Vincent Pomarède, Musée du Louvre (Paris)., Xavier Dectot, Jean-Luc Martinez, Louvre-Lens
Louvre-Lens
The Guide : [exhibition, Lens, Louvre-Lens Museum, Grande Galerie, 2017]

Louvre-Lens The Guide : [exhibition, Lens, Louvre-Lens Museum, Grande Galerie, 2017]

The opening of the Louvre-Lens has been an exceptional opportunity to rethink the centuries-old relationship between the collections in the Louvre Museum and its visitors. This publication presents the outstanding instances in this innovative project, made possible by the creation, over a former pithead, of a new architectural complex by the Japanese firm SANAA and its internationally renowned architects Kazuyo Sejima and Ryue Nishizawa.
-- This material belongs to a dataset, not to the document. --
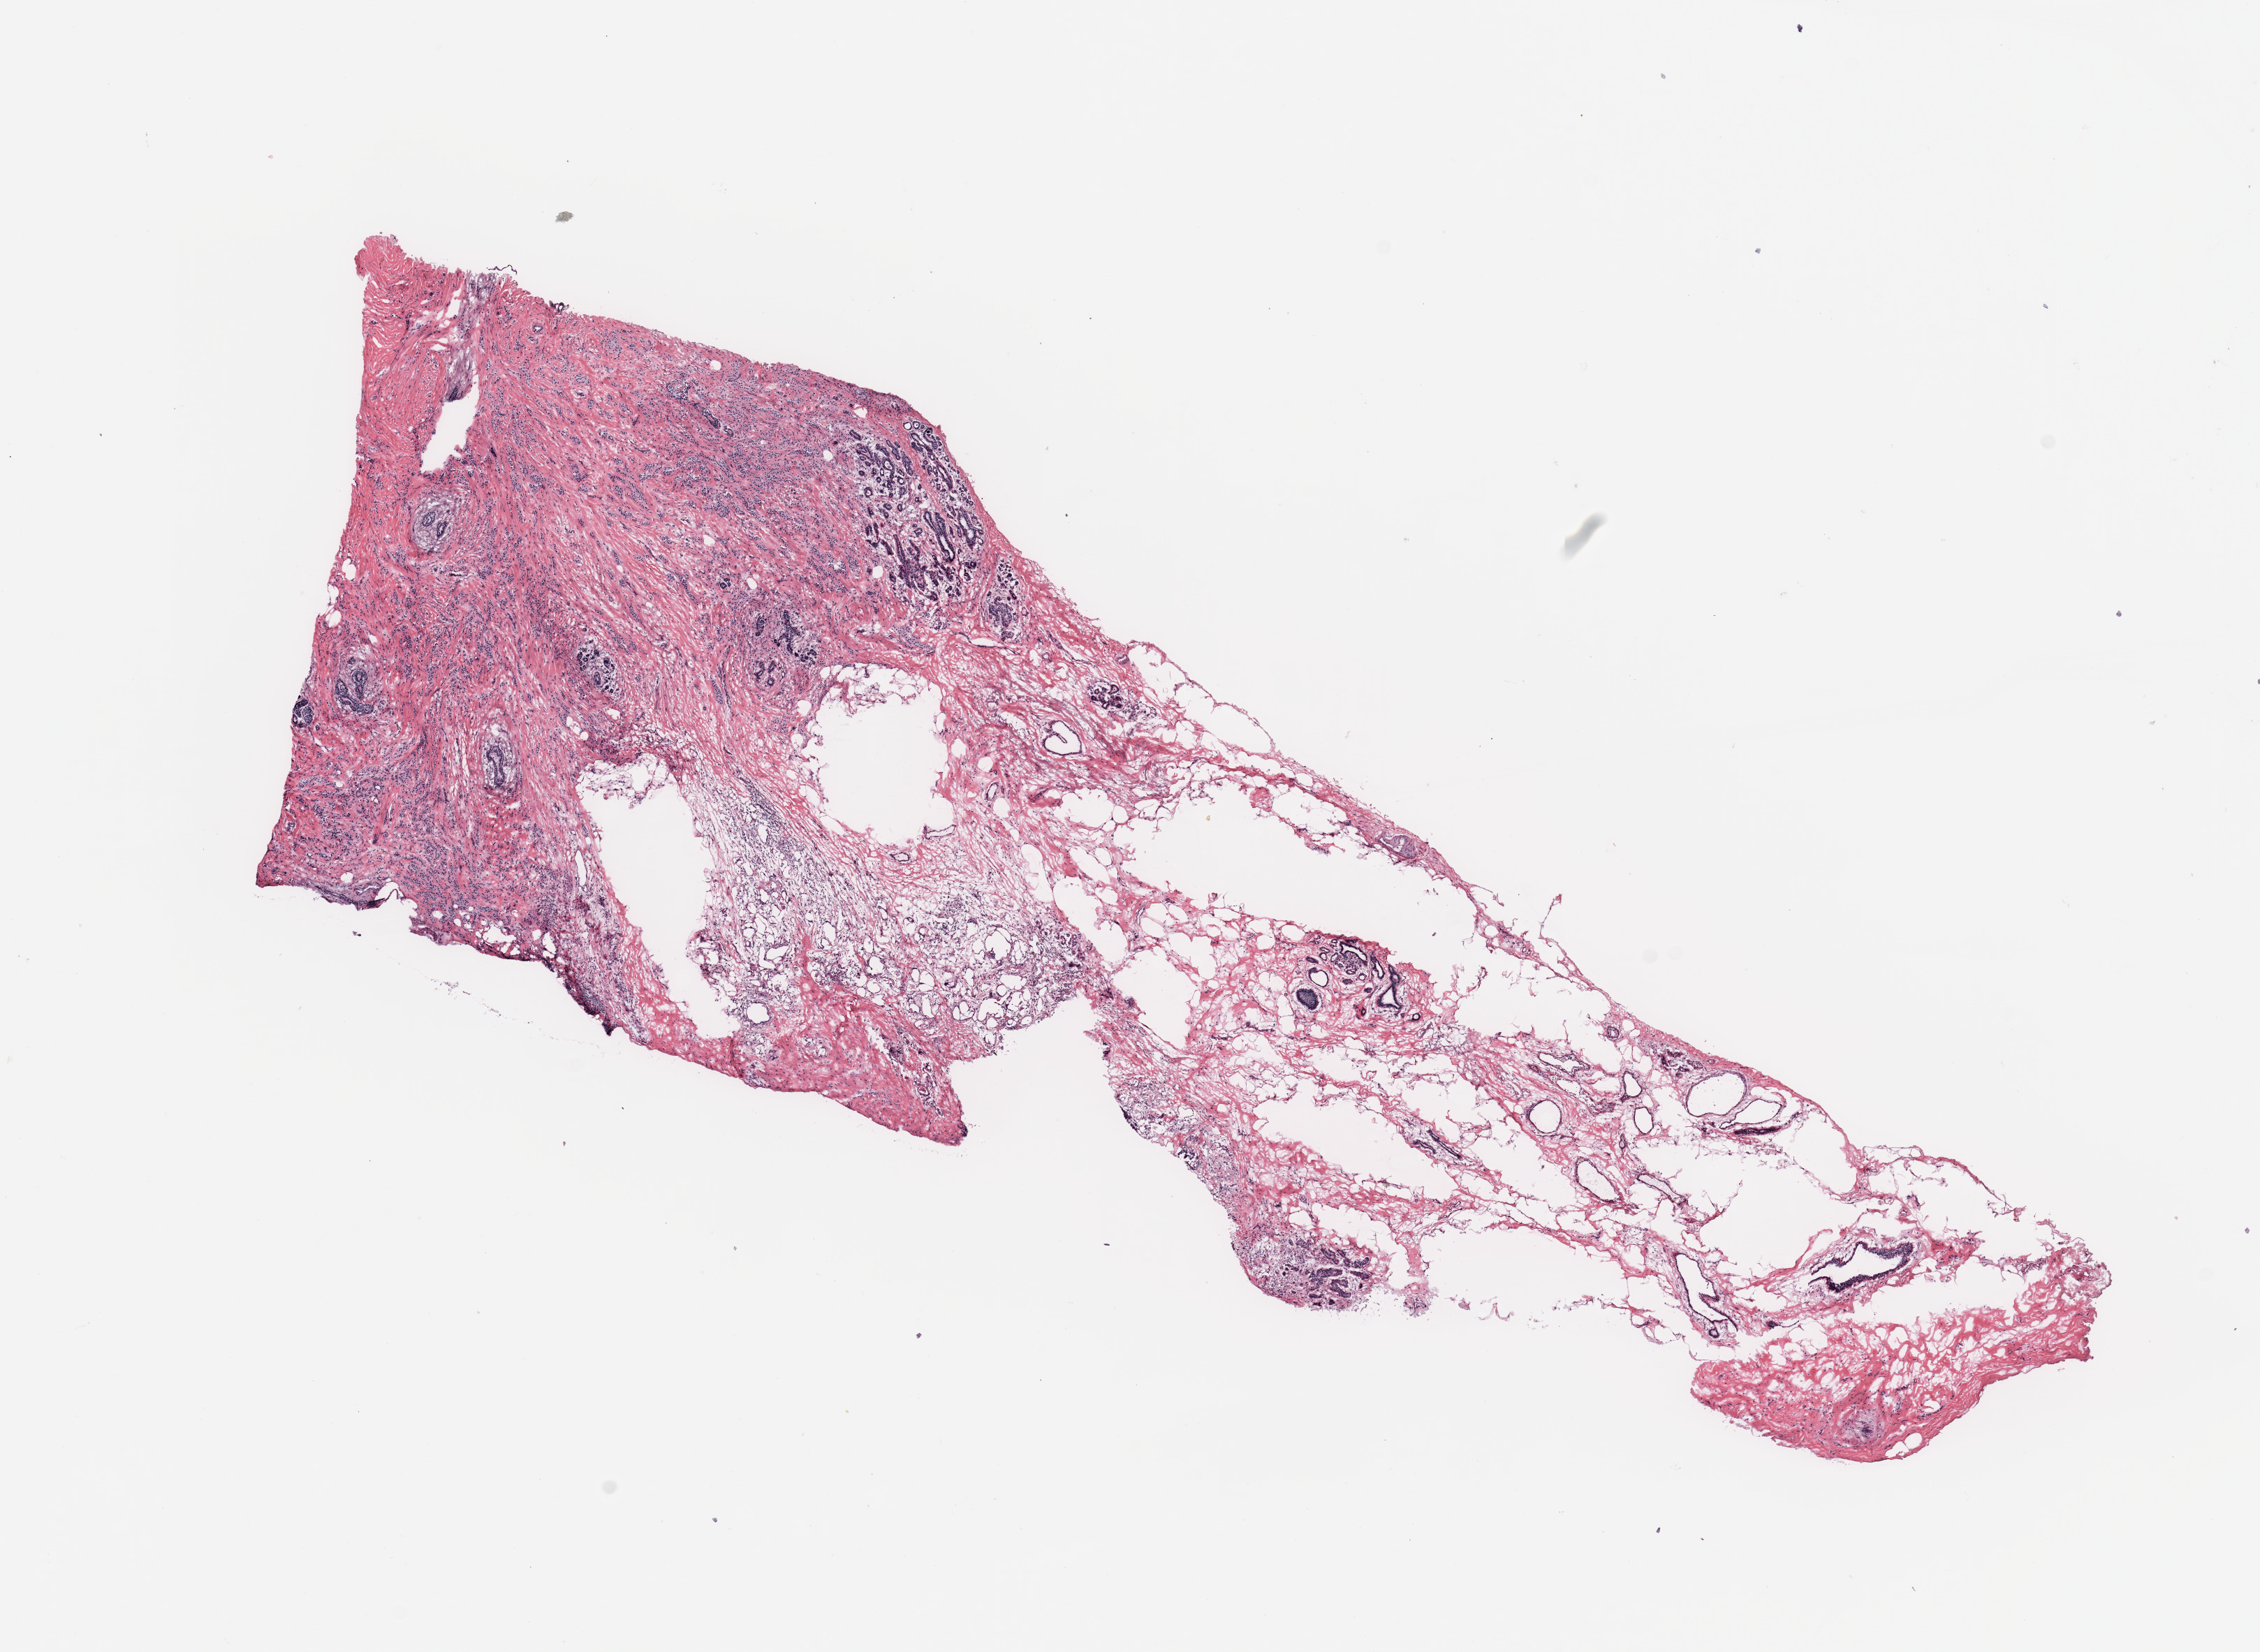
Whole-slide histology image, H&E, a low-resolution overview of the entire scanned area, about 12.8 x 9.4 mm (from a 20x scan); breast, tissue type not recorded.
Patient diagnosis (cohort enrolment): breast cancer (breast).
At the heart of this museum is the "Galerie du Temps", whose design was entrusted to Studio Adrien Gardère. It presents 230 exhibits from all the departments in the Louvre in a single space. Displayed in chronological order, these works have previously always been seen in separate exhibition spaces, being issued from different civilisations, schools or techniques. The "Galerie du Temps" offers a comparative and transversal view of the history of the arts, spanning the period from the invention of writing in Mesopotamia in the 4th millennium BC to the Industrial Revolution in the mid-19th century. On this journey through different civilisations, the gallery allows visitors to compare universally recognised masterpieces, such as Gudea, Prince of Lagash, the statue of The Majordomo Keki, the Discophoros, the Angel's Head mosaic from the basilica in Torcello, the Portrait of Doña Isabel de Requesens, Vice Queen of Naples, formerly known as the Portrait of Jeanne d'Aragon, by Raphael, the Bather by Falconet, the Allegory of France before the Return of General Napoleon Bonaparte from Egypt by Jean-Pierre Franque. This guide to the Louvre-Lens discusses and reproduces in their entirety the works exhibited in the "Galerie du Temps", allowing us to prolong and deepen our visual encounter with art and history.